» **EXERCISE INSTRUCTIONS**
Which lines run from the line with "Luftgitarre wird salonfähig" through the line with "Service&Preisliste" in the entries below? Print them exactly, both ends included, and nothing more.
# # # #
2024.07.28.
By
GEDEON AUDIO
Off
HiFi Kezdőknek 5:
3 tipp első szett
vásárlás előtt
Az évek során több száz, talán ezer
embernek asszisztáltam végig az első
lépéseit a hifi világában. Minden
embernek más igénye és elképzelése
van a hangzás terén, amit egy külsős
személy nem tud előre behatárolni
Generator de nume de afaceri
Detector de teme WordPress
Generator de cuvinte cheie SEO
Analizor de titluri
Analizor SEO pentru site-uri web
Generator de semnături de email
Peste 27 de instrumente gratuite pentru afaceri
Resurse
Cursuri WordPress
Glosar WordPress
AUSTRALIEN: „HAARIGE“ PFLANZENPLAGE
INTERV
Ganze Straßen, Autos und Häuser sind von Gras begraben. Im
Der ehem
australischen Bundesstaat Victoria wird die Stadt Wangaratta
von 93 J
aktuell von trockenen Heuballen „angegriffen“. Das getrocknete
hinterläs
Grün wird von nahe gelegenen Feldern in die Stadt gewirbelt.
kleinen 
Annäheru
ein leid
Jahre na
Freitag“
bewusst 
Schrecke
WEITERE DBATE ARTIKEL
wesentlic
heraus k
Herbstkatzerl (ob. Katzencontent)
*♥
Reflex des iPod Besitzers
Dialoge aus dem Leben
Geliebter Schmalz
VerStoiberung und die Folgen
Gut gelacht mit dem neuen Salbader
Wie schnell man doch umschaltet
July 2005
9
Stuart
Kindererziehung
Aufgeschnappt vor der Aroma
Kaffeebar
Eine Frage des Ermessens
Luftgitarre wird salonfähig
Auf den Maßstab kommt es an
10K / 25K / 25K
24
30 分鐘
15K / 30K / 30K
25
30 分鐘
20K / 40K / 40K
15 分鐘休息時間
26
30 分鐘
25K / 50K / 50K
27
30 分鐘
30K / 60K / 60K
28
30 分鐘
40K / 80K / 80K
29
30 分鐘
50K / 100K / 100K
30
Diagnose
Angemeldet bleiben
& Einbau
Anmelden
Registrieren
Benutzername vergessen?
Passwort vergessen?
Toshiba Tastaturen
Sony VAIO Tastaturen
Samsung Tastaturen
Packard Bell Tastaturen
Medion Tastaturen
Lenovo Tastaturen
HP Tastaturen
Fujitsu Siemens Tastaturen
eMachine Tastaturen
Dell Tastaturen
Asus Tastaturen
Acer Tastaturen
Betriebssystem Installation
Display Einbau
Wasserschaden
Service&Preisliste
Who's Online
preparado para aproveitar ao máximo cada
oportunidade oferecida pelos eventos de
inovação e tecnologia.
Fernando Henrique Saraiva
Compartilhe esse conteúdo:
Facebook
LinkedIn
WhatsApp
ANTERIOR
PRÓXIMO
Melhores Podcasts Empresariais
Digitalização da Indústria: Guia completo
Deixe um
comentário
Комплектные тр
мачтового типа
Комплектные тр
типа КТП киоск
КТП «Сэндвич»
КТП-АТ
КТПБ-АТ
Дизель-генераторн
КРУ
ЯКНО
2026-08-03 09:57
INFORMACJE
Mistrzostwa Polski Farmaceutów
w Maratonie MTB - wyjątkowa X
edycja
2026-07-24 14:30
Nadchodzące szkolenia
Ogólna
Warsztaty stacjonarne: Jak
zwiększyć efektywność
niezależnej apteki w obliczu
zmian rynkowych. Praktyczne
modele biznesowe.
# # # #
» **ANSWER SPACE**
Luftgitarre wird salonfähig
Auf den Maßstab kommt es an
10K / 25K / 25K
24
30 分鐘
15K / 30K / 30K
25
30 分鐘
20K / 40K / 40K
15 分鐘休息時間
26
30 分鐘
25K / 50K / 50K
27
30 分鐘
30K / 60K / 60K
28
30 分鐘
40K / 80K / 80K
29
30 分鐘
50K / 100K / 100K
30
Diagnose
Angemeldet bleiben
& Einbau
Anmelden
Registrieren
Benutzername vergessen?
Passwort vergessen?
Toshiba Tastaturen
Sony VAIO Tastaturen
Samsung Tastaturen
Packard Bell Tastaturen
Medion Tastaturen
Lenovo Tastaturen
HP Tastaturen
Fujitsu Siemens Tastaturen
eMachine Tastaturen
Dell Tastaturen
Asus Tastaturen
Acer Tastaturen
Betriebssystem Installation
Display Einbau
Wasserschaden
Service&Preisliste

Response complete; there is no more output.